The problem: Every record below should be repeated exactly, with the pictures left out.

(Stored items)

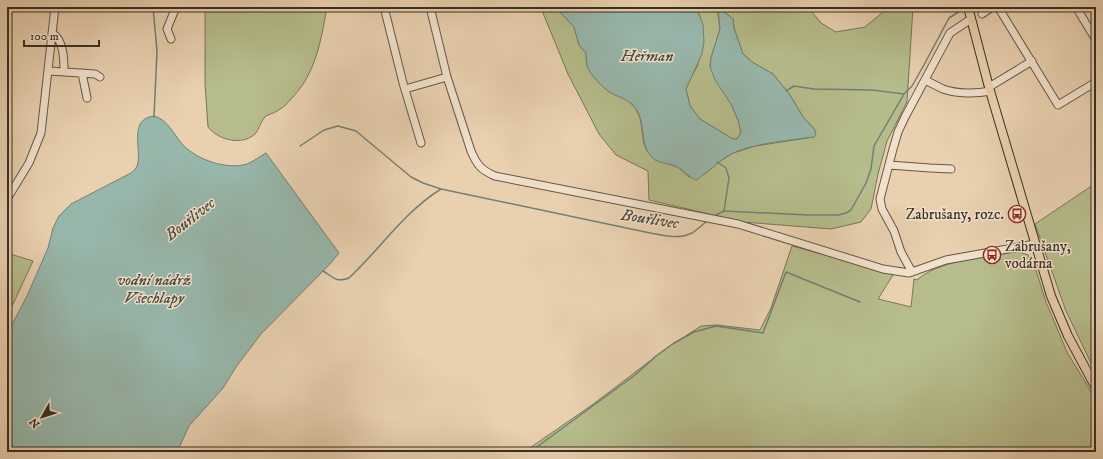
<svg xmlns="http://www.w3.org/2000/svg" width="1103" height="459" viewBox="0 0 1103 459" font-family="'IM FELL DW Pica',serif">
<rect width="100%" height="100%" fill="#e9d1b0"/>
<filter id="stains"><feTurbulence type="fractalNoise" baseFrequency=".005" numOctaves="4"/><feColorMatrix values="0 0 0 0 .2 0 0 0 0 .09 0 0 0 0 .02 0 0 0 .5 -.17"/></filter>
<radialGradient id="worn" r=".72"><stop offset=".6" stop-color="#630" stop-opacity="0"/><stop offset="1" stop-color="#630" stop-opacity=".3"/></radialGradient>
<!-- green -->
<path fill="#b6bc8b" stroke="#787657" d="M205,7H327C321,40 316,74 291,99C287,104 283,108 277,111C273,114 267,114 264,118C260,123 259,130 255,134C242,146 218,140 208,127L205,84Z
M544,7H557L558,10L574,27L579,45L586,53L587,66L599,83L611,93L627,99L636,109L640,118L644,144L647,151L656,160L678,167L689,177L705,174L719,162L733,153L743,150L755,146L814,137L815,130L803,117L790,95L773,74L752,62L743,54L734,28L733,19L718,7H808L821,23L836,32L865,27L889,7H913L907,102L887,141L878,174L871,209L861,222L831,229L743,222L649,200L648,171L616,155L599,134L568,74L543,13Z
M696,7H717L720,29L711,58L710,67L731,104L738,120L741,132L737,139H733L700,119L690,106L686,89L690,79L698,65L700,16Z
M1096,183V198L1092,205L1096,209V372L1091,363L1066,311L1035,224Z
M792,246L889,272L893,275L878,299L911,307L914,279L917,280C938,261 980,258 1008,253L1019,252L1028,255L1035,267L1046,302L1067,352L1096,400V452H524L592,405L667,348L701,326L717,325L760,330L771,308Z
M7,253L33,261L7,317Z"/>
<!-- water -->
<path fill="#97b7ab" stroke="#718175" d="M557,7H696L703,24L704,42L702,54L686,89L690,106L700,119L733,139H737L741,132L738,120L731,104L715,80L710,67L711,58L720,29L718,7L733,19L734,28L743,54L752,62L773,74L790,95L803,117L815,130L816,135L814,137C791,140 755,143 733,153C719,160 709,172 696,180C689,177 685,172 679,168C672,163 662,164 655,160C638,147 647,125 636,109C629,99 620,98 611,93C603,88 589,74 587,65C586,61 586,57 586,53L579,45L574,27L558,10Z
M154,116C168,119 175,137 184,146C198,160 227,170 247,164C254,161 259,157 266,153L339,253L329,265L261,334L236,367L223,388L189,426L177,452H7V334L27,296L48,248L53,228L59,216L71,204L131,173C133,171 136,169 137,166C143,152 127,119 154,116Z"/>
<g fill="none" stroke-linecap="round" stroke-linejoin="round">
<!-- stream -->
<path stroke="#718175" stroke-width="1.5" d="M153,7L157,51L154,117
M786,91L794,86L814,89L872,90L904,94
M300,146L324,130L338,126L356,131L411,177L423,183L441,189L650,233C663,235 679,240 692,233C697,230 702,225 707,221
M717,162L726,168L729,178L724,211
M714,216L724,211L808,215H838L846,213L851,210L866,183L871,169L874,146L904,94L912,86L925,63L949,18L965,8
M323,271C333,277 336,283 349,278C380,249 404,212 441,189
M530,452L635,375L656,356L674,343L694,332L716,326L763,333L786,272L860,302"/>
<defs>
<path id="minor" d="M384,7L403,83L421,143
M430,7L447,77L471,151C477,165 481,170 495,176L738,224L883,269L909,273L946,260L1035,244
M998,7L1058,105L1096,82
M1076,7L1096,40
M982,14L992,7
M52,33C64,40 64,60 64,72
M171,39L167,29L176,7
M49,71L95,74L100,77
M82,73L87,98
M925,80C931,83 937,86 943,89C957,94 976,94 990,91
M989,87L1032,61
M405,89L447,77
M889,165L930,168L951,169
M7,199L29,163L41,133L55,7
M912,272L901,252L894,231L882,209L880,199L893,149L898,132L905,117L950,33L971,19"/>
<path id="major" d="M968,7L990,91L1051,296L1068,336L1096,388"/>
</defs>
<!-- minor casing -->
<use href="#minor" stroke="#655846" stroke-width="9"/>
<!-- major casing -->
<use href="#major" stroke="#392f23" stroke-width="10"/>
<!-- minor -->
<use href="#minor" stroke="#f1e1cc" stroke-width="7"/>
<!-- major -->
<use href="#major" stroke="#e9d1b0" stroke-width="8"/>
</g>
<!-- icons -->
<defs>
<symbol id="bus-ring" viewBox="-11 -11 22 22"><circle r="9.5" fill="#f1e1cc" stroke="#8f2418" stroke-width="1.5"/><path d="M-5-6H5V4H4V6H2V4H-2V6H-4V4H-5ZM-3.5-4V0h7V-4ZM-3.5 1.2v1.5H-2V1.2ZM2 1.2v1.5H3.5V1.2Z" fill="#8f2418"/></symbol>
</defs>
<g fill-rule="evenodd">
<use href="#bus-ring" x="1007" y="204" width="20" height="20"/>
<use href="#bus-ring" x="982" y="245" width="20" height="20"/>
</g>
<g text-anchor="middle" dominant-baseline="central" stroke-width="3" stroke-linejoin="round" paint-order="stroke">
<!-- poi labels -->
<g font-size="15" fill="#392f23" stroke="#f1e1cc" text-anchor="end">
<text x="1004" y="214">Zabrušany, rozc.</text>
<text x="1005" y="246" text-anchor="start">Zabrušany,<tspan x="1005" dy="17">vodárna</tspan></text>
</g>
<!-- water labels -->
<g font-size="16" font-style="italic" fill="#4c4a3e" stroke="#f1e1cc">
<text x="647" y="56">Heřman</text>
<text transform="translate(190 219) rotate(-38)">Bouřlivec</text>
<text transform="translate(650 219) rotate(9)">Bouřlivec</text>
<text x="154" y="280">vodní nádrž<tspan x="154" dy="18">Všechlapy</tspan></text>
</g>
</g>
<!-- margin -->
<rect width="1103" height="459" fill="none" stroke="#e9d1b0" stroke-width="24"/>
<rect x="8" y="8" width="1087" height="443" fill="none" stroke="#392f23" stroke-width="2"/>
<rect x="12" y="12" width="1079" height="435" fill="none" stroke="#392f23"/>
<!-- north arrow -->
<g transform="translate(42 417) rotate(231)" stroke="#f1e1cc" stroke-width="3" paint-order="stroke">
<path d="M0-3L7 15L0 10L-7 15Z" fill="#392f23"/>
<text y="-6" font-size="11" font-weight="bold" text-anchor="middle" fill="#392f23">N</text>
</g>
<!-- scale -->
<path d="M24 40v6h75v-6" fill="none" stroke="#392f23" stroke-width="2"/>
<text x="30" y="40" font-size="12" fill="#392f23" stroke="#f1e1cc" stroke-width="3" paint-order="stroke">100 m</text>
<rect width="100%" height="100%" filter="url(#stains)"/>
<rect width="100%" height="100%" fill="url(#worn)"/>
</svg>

Response to the task:
<svg xmlns="http://www.w3.org/2000/svg" width="1103" height="459" viewBox="0 0 1103 459" font-family="'IM FELL DW Pica',serif">
<rect width="100%" height="100%" fill="#e9d1b0"/>
<filter id="stains"><feTurbulence type="fractalNoise" baseFrequency=".005" numOctaves="4"/><feColorMatrix values="0 0 0 0 .2 0 0 0 0 .09 0 0 0 0 .02 0 0 0 .5 -.17"/></filter>
<radialGradient id="worn" r=".72"><stop offset=".6" stop-color="#630" stop-opacity="0"/><stop offset="1" stop-color="#630" stop-opacity=".3"/></radialGradient>
<!-- green -->
<path fill="#b6bc8b" stroke="#787657" d="M205,7H327C321,40 316,74 291,99C287,104 283,108 277,111C273,114 267,114 264,118C260,123 259,130 255,134C242,146 218,140 208,127L205,84Z
M544,7H557L558,10L574,27L579,45L586,53L587,66L599,83L611,93L627,99L636,109L640,118L644,144L647,151L656,160L678,167L689,177L705,174L719,162L733,153L743,150L755,146L814,137L815,130L803,117L790,95L773,74L752,62L743,54L734,28L733,19L718,7H808L821,23L836,32L865,27L889,7H913L907,102L887,141L878,174L871,209L861,222L831,229L743,222L649,200L648,171L616,155L599,134L568,74L543,13Z
M696,7H717L720,29L711,58L710,67L731,104L738,120L741,132L737,139H733L700,119L690,106L686,89L690,79L698,65L700,16Z
M1096,183V198L1092,205L1096,209V372L1091,363L1066,311L1035,224Z
M792,246L889,272L893,275L878,299L911,307L914,279L917,280C938,261 980,258 1008,253L1019,252L1028,255L1035,267L1046,302L1067,352L1096,400V452H524L592,405L667,348L701,326L717,325L760,330L771,308Z
M7,253L33,261L7,317Z"/>
<!-- water -->
<path fill="#97b7ab" stroke="#718175" d="M557,7H696L703,24L704,42L702,54L686,89L690,106L700,119L733,139H737L741,132L738,120L731,104L715,80L710,67L711,58L720,29L718,7L733,19L734,28L743,54L752,62L773,74L790,95L803,117L815,130L816,135L814,137C791,140 755,143 733,153C719,160 709,172 696,180C689,177 685,172 679,168C672,163 662,164 655,160C638,147 647,125 636,109C629,99 620,98 611,93C603,88 589,74 587,65C586,61 586,57 586,53L579,45L574,27L558,10Z
M154,116C168,119 175,137 184,146C198,160 227,170 247,164C254,161 259,157 266,153L339,253L329,265L261,334L236,367L223,388L189,426L177,452H7V334L27,296L48,248L53,228L59,216L71,204L131,173C133,171 136,169 137,166C143,152 127,119 154,116Z"/>
<g fill="none" stroke-linecap="round" stroke-linejoin="round">
<!-- stream -->
<path stroke="#718175" stroke-width="1.5" d="M153,7L157,51L154,117
M786,91L794,86L814,89L872,90L904,94
M300,146L324,130L338,126L356,131L411,177L423,183L441,189L650,233C663,235 679,240 692,233C697,230 702,225 707,221
M717,162L726,168L729,178L724,211
M714,216L724,211L808,215H838L846,213L851,210L866,183L871,169L874,146L904,94L912,86L925,63L949,18L965,8
M323,271C333,277 336,283 349,278C380,249 404,212 441,189
M530,452L635,375L656,356L674,343L694,332L716,326L763,333L786,272L860,302"/>
<defs>
<path id="minor" d="M384,7L403,83L421,143
M430,7L447,77L471,151C477,165 481,170 495,176L738,224L883,269L909,273L946,260L1035,244
M998,7L1058,105L1096,82
M1076,7L1096,40
M982,14L992,7
M52,33C64,40 64,60 64,72
M171,39L167,29L176,7
M49,71L95,74L100,77
M82,73L87,98
M925,80C931,83 937,86 943,89C957,94 976,94 990,91
M989,87L1032,61
M405,89L447,77
M889,165L930,168L951,169
M7,199L29,163L41,133L55,7
M912,272L901,252L894,231L882,209L880,199L893,149L898,132L905,117L950,33L971,19"/>
<path id="major" d="M968,7L990,91L1051,296L1068,336L1096,388"/>
</defs>
<!-- minor casing -->
<use href="#minor" stroke="#655846" stroke-width="9"/>
<!-- major casing -->
<use href="#major" stroke="#392f23" stroke-width="10"/>
<!-- minor -->
<use href="#minor" stroke="#f1e1cc" stroke-width="7"/>
<!-- major -->
<use href="#major" stroke="#e9d1b0" stroke-width="8"/>
</g>
<!-- icons -->
<defs>
<symbol id="bus-ring" viewBox="-11 -11 22 22"><circle r="9.5" fill="#f1e1cc" stroke="#8f2418" stroke-width="1.5"/><path d="M-5-6H5V4H4V6H2V4H-2V6H-4V4H-5ZM-3.5-4V0h7V-4ZM-3.5 1.2v1.5H-2V1.2ZM2 1.2v1.5H3.5V1.2Z" fill="#8f2418"/></symbol>
</defs>
<g fill-rule="evenodd">
<use href="#bus-ring" x="1007" y="204" width="20" height="20"/>
<use href="#bus-ring" x="982" y="245" width="20" height="20"/>
</g>
<g text-anchor="middle" dominant-baseline="central" stroke-width="3" stroke-linejoin="round" paint-order="stroke">
<!-- poi labels -->
<g font-size="15" fill="#392f23" stroke="#f1e1cc" text-anchor="end">
<text x="1004" y="214">Zabrušany, rozc.</text>
<text x="1005" y="246" text-anchor="start">Zabrušany,<tspan x="1005" dy="17">vodárna</tspan></text>
</g>
<!-- water labels -->
<g font-size="16" font-style="italic" fill="#4c4a3e" stroke="#f1e1cc">
<text x="647" y="56">Heřman</text>
<text transform="translate(190 219) rotate(-38)">Bouřlivec</text>
<text transform="translate(650 219) rotate(9)">Bouřlivec</text>
<text x="154" y="280">vodní nádrž<tspan x="154" dy="18">Všechlapy</tspan></text>
</g>
</g>
<!-- margin -->
<rect width="1103" height="459" fill="none" stroke="#e9d1b0" stroke-width="24"/>
<rect x="8" y="8" width="1087" height="443" fill="none" stroke="#392f23" stroke-width="2"/>
<rect x="12" y="12" width="1079" height="435" fill="none" stroke="#392f23"/>
<!-- north arrow -->
<g transform="translate(42 417) rotate(231)" stroke="#f1e1cc" stroke-width="3" paint-order="stroke">
<path d="M0-3L7 15L0 10L-7 15Z" fill="#392f23"/>
<text y="-6" font-size="11" font-weight="bold" text-anchor="middle" fill="#392f23">N</text>
</g>
<!-- scale -->
<path d="M24 40v6h75v-6" fill="none" stroke="#392f23" stroke-width="2"/>
<text x="30" y="40" font-size="12" fill="#392f23" stroke="#f1e1cc" stroke-width="3" paint-order="stroke">100 m</text>
<rect width="100%" height="100%" filter="url(#stains)"/>
<rect width="100%" height="100%" fill="url(#worn)"/>
</svg>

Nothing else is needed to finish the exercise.